### WHAT TO DO:
Report how many lines in the rows below contain the string "skPoint", treating uppercase and lowercase as different, and give only the number.

### RECORDS TO PROCESS:
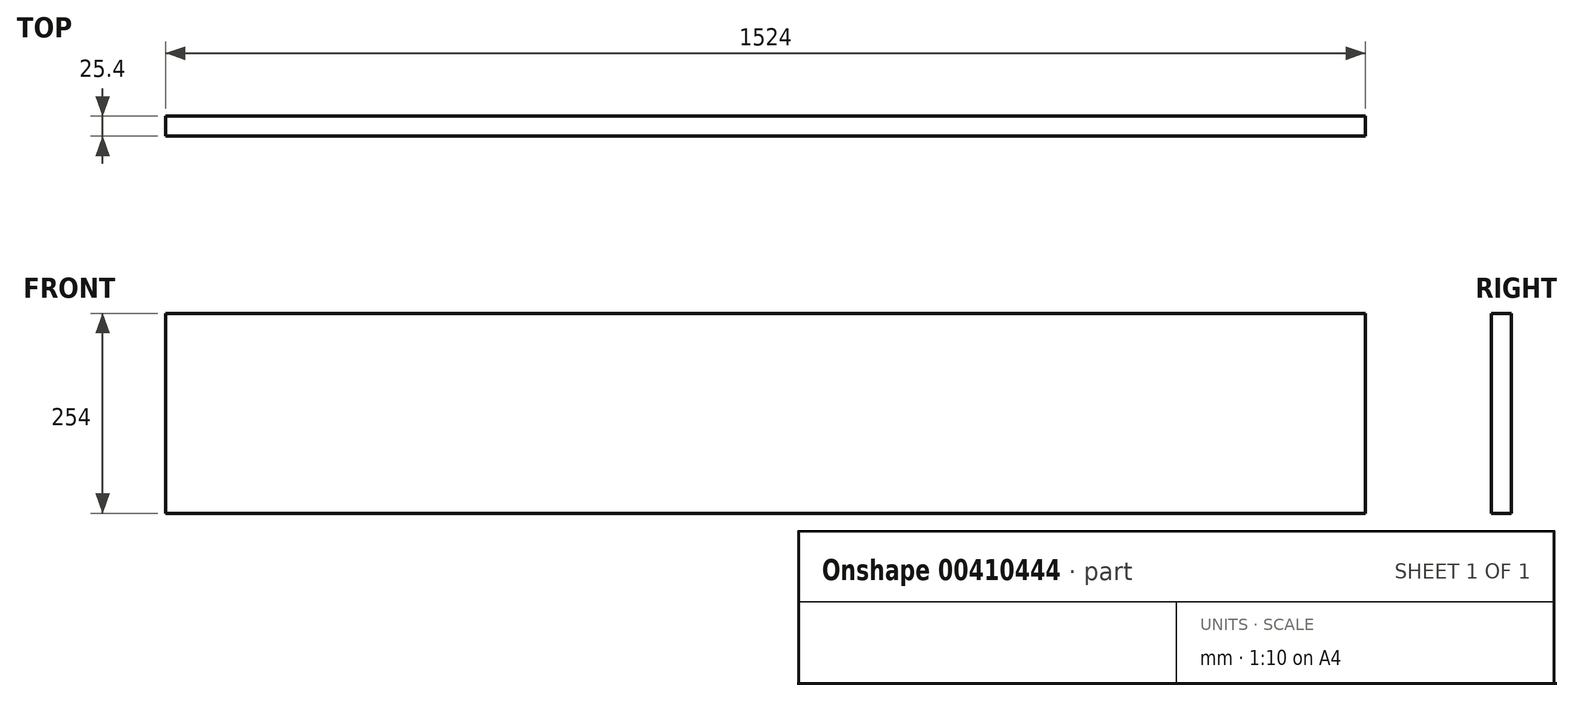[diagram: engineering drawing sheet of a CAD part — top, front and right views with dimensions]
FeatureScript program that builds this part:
==
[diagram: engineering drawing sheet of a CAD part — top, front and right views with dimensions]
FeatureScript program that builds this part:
...
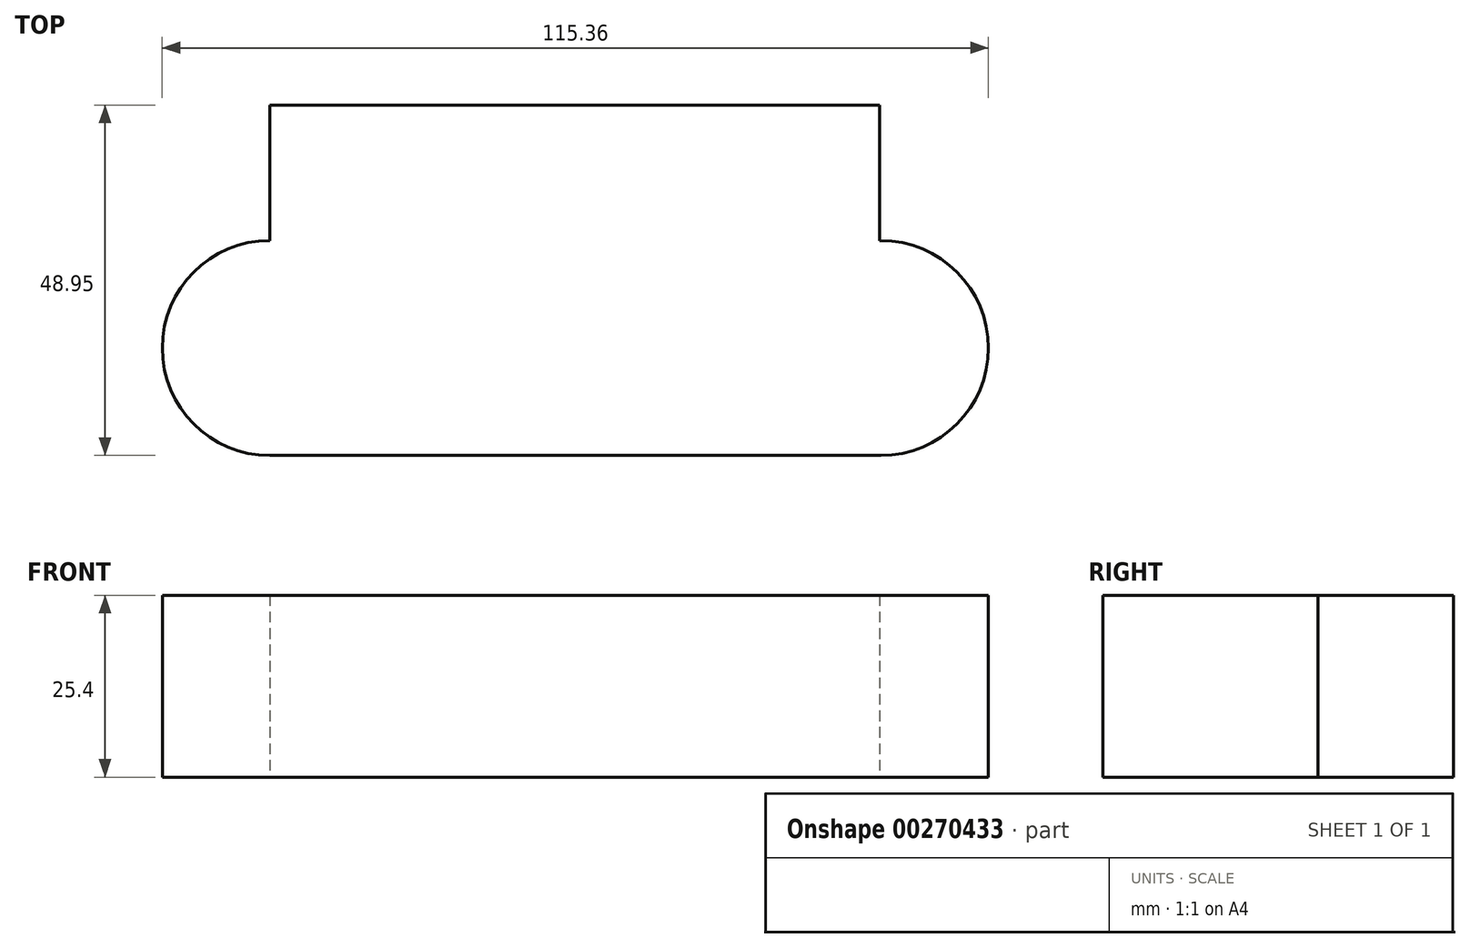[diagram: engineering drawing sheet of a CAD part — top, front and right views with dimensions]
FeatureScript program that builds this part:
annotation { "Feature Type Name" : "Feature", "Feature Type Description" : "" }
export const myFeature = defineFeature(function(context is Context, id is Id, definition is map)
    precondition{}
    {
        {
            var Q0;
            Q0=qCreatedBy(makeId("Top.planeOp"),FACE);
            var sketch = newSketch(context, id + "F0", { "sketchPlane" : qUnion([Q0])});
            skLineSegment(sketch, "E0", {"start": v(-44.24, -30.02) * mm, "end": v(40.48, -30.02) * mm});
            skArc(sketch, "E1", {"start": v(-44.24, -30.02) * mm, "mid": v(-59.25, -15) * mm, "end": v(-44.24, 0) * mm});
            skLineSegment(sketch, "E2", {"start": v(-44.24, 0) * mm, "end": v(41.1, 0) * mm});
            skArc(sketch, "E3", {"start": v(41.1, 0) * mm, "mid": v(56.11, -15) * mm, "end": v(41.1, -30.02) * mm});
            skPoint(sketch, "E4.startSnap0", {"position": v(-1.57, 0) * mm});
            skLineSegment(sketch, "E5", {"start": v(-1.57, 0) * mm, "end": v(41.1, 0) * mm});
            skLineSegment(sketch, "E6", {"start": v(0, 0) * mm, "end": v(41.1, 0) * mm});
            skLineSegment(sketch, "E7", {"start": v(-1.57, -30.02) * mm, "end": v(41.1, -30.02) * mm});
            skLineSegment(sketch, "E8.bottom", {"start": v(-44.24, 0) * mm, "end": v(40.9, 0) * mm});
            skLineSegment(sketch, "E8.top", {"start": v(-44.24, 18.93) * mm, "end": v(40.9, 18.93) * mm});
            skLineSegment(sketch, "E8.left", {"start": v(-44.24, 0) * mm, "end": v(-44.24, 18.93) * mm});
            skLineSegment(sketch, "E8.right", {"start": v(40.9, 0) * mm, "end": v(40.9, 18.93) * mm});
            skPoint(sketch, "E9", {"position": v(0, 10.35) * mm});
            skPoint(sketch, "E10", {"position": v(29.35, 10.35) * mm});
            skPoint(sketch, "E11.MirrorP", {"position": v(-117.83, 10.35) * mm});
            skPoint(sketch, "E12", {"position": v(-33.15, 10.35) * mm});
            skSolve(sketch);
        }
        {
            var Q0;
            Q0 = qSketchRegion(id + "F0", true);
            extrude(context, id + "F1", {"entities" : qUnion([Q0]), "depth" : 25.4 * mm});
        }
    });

### EXPECTED OUTPUT:
5